AssFace has asked for the wisdom of the Perl Monks concerning the following question:

I have a script that I have mentioned on here before. It pulls down EBay feedback and also news headlines and then superimposes that text over images from recent news articles.

I have noticed that sometimes the text that it writes out doesn't have the white background that the other text does (it uses Image::Magick's annotate call and then in there sets the background color on the text).
It will also occasionally just not have any text at all.

I've narrowed the problem down to "special" characters that are in the text that it is pulling off of its various sources.

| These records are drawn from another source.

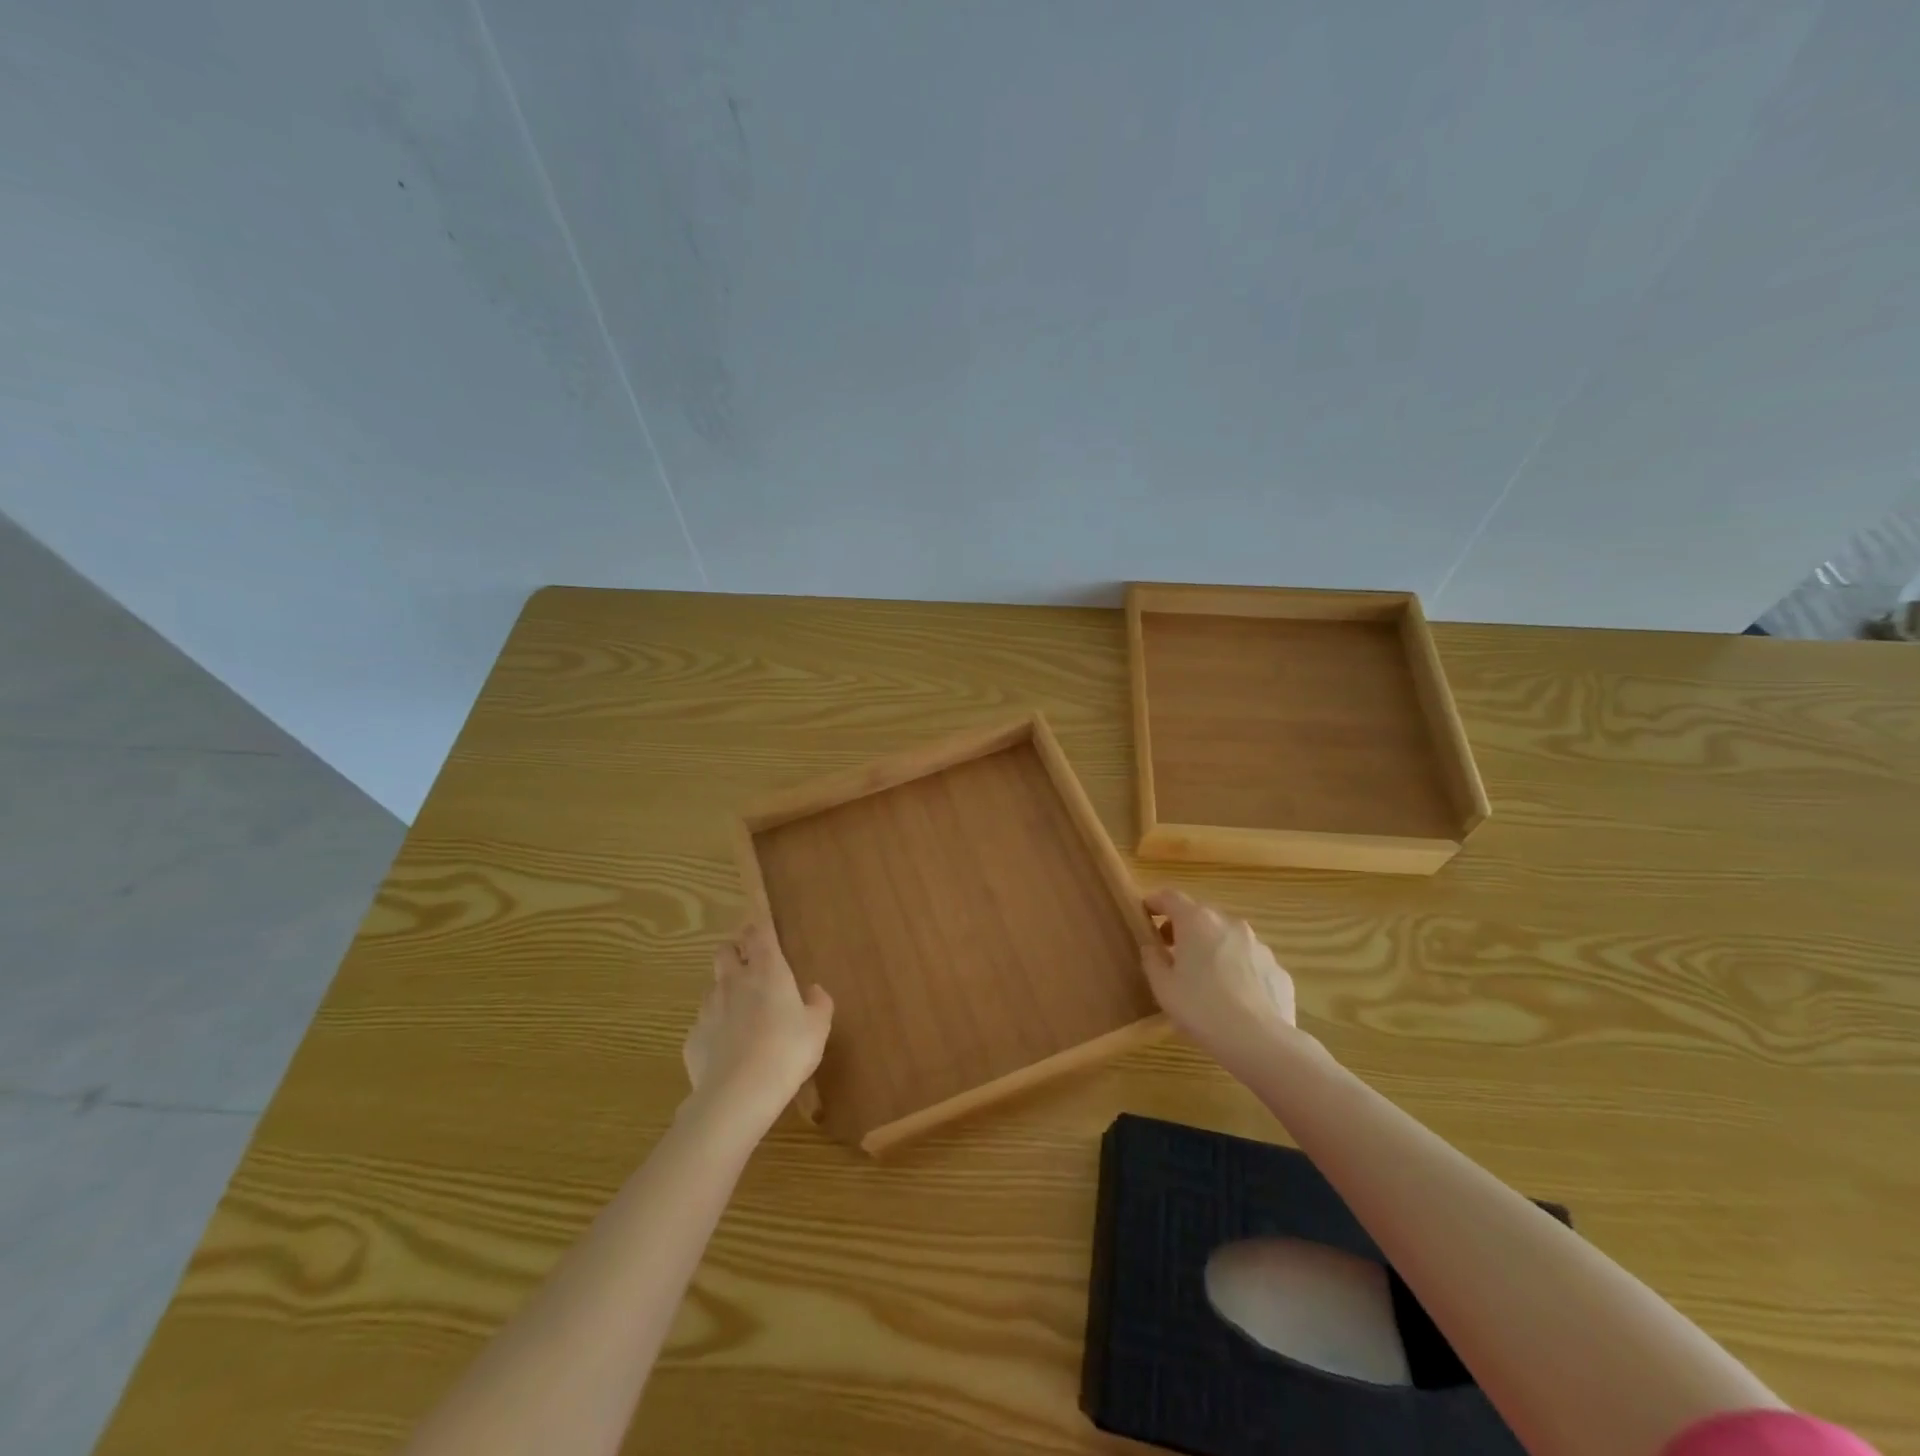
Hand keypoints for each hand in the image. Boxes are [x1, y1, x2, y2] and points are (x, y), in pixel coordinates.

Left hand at [682, 921, 832, 1129]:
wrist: (737, 1095)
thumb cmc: (787, 1051)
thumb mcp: (818, 1028)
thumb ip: (819, 1004)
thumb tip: (814, 990)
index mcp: (768, 971)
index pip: (759, 932)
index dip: (760, 923)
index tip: (761, 920)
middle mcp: (734, 981)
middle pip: (725, 950)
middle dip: (735, 951)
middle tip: (750, 965)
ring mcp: (708, 1008)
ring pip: (713, 987)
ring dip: (726, 991)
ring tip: (742, 1015)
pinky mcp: (692, 1037)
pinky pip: (704, 1024)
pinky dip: (715, 1029)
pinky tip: (728, 1050)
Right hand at [1142, 888, 1304, 1073]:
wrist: (1261, 1042)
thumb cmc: (1201, 1008)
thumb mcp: (1163, 987)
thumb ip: (1152, 959)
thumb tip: (1153, 947)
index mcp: (1197, 921)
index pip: (1170, 897)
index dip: (1154, 902)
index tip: (1145, 913)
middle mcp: (1230, 924)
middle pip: (1200, 915)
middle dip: (1183, 928)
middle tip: (1170, 951)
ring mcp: (1258, 945)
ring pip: (1227, 938)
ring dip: (1212, 948)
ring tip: (1204, 979)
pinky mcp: (1278, 969)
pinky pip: (1250, 962)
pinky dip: (1237, 970)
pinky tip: (1233, 998)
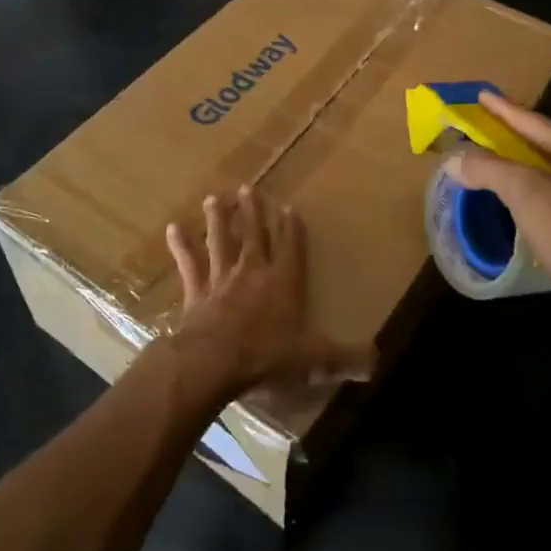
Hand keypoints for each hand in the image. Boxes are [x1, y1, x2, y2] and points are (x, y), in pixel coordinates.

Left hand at [163, 187, 372, 399]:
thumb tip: (377, 360)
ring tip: (213, 198)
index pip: (291, 249)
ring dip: (217, 219)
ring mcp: (222, 278)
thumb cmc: (267, 356)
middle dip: (252, 212)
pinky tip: (173, 228)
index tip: (289, 208)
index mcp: (284, 283)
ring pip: (220, 241)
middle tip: (247, 189)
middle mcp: (253, 272)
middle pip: (254, 235)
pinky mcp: (197, 290)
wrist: (215, 359)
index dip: (291, 229)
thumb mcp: (313, 360)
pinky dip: (181, 246)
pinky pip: (189, 263)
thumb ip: (344, 358)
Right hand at [447, 92, 550, 308]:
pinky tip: (547, 206)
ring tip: (518, 168)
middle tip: (498, 132)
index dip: (507, 112)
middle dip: (526, 142)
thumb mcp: (525, 196)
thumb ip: (489, 169)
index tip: (484, 95)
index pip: (542, 126)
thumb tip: (455, 160)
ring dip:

I don't know what these characters are - it is just scraping from a web page - and I don't see the characters in there, but then in the files that it populates with the text, if I view it over ssh with the less command, then some examples that I see are:

and more importantly:

Now the characters up there are what show up when viewed via less in me ssh connection - but they aren't really there like that. It looks like it misinterprets the characters and displays that instead, not knowing what else to do.
The German text seems to be okay and when it gets put into the images as text, it will still show up as whatever letter it is supposed to be - usually with an umlaut or accent, or whatever.

But what I'm most confused about is the last one - what looks like control-M-control-M at the beginning of a line - that is the text that usually then shows up without a background (like Image::Magick is somehow breaking on that text).

I have code in to strip out various characters - but I'm not sure how to strip those out since I don't even know what they are - looking at it in my terminal doesn't offer hope.
I know that I can add a RedEx to yank out anything that isn't a letter/number - but then there are the punctuation marks and whatnot.

Any help/suggestions would be great - thanks!

There are some odd things afoot now, in the Villa Straylight.

Replies are listed 'Best First'.
Re: Stripping out special characters
by Util (Priest) on May 11, 2003 at 21:36 UTC

    Tools to assist, and thoughts:

    Generate a file of all 256 characters, for viewing in your viewer of choice, to match up something like <FC> to its actual character code.

    perl -e 'print map chr,0..255' > chars.all

    object dump: dump a file in hex format. You could copy mystery characters into a file, and run this on the file.

    od -t x1 chars.all

    Dump a scalar in hex format. I use this when writing programs that decode binary files.

    sub hex_it { return join ' ', map {sprintf '%2.2x', $_} unpack('C*', $_[0]); }

    Data::Dumper's Useqq can be set to 1, causing dumps to be encoded like you would write them in a Perl double-quoted string; just right for developing a regex.

    use Data::Dumper; $Data::Dumper::Useqq = 1; print Dumper $wierd;

    Many of the strange characters are probably coming from people pasting text direct from MS Word, which is infamous for causing these kinds of problems. Rather than just removing the characters, you may want to paste them into Word to see what they really mean, and write your regex to translate to the nearest equivalent. For example,

    tr{\x93\x94}{""}; # Translate MS Word SmartQuotes into regular quotes.

    Control-M is also known as "\r", Carriage Return, or just CR. Control-J is also known as "\n", Line Feed, or just LF. The names are left over from the old teletype days. Different systems uses different characters (sometimes more than one) to end a line of text; this is called the "newline" for that system. Unix uses LF, while Windows uses CRLF. When you view Windows text on a Unix system, you see the CR that is left over after your viewer interprets the LF.